(Crónica do P. Vítor Gonçalves, de comentário aos textos da liturgia católica)
“Quem acredita em Mim fará também as obras que Eu faço e fará ainda maiores do que estas.”
(Evangelho de S. João, 14,12 - V Domingo da Páscoa, 22 de Maio)
Voltaram os jacarandás a encher de flores lilases o céu sobre as nossas cabeças. Será que outras cidades têm o privilégio desta “visita” a anunciar o verão? Lisboa parece pintada por Van Gog ali no Parque Eduardo VII, na avenida D. Carlos, na 5 de Outubro e noutras ruas e pequenos pátios. Parar para os contemplar é obrigatório! É um pequeno milagre oferecido de graça por entre a azáfama e o coração apertado.
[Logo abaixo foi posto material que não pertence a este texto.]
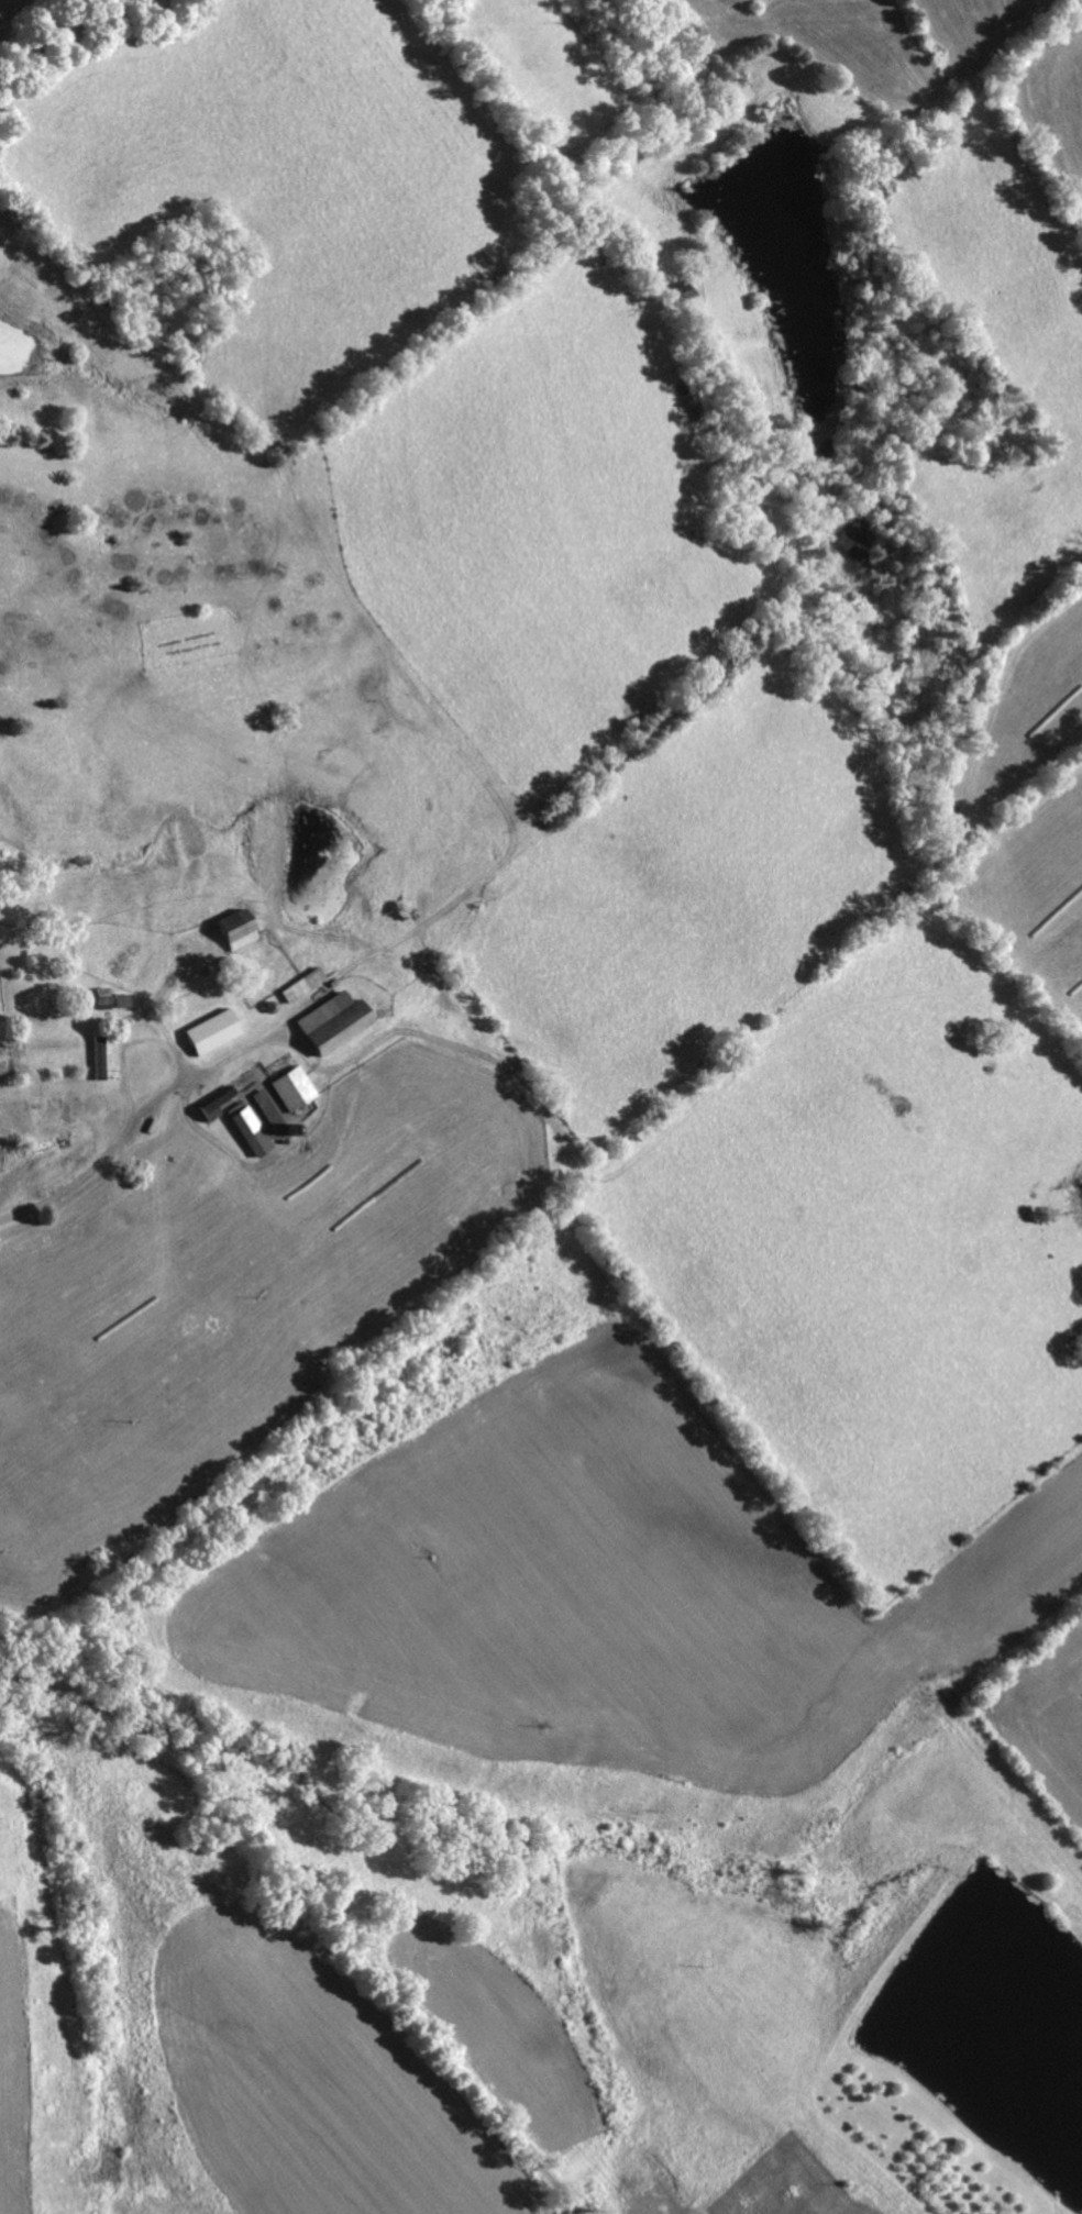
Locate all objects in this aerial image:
building: (237, 926)
building: (333, 1019)
building: (213, 1029)
building: (294, 1085)
building: (270, 1109)
building: (252, 1128)
road: (126, 1132)
road: (316, 1906)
Não é fácil falar de milagres. Há quem contemple tudo como milagre, descobrindo em cada coisa a maravilha da existência, e também quem o não faça, recusando qualquer dimensão sobrenatural naquilo que nos rodeia. À procura de milagres “salta-se” de igreja em igreja, de culto em culto. É verdade que o próprio Jesus, que realizou alguns milagres, recusou o título de “milagreiro”, tão do agrado de quantos vivem a relação com Deus na esperança destes “rebuçados” que vêm ao encontro dos seus desejos. Especialmente na cruz, tentado a uma saída espetacular e convincente, Jesus revela o milagre na fidelidade, no amor até ao fim. O seu caminho provoca-nos e interpela-nos.
Fui há dias ver o filme “Lourdes” de Jessica Hauser que, como o título indica, decorre à volta do santuário de Nossa Senhora de Lourdes e de um grupo de peregrinos nos quais se destaca Christine, uma jovem mulher com esclerose múltipla, presa a uma cadeira de rodas. É um filme denso, cuja realizadora diz não acreditar em milagres, mas ao mesmo tempo aberto ao mistério. Questiona uma certa linguagem “espiritual” à volta do sofrimento e do próprio Deus, cheia de “respostas feitas” ou de afirmações que não recolhem a dor de quem sofre. Tem presente o dilema de Epicuro sobre a bondade e omnipotência de Deus aqui simplificado: se é bom não é omnipotente pois então acabaria com o mal; se é omnipotente não é bom, pela mesma razão. Abre-se à possibilidade de diálogo e de debate. Diálogo sobre os milagres e sobre Deus, sobre a fé e a graça, o sofrimento e a felicidade. Mas ninguém conte com um filme fácil!
A dúvida de Tomé e a pergunta de Filipe a Jesus são registo da procura constante que é o acreditar em Jesus. “Saber o caminho” e “ver o Pai” coincidem em Jesus. É Ele o maior milagre. A sua pessoa. A vida de comunhão que tem com o Pai e partilha connosco. Tudo o que diz e faz aponta para essa vida abundante. Vida que é criativa como mostra a “invenção” dos diáconos e dos muitos serviços da comunidade cristã na sua presença no mundo; vida que substitui os sacrifícios da antiga aliança pelo dom de cada um; vida que nos transforma e nos faz realizar obras maiores que as suas. Estamos atentos a estes milagres tão próximos de nós?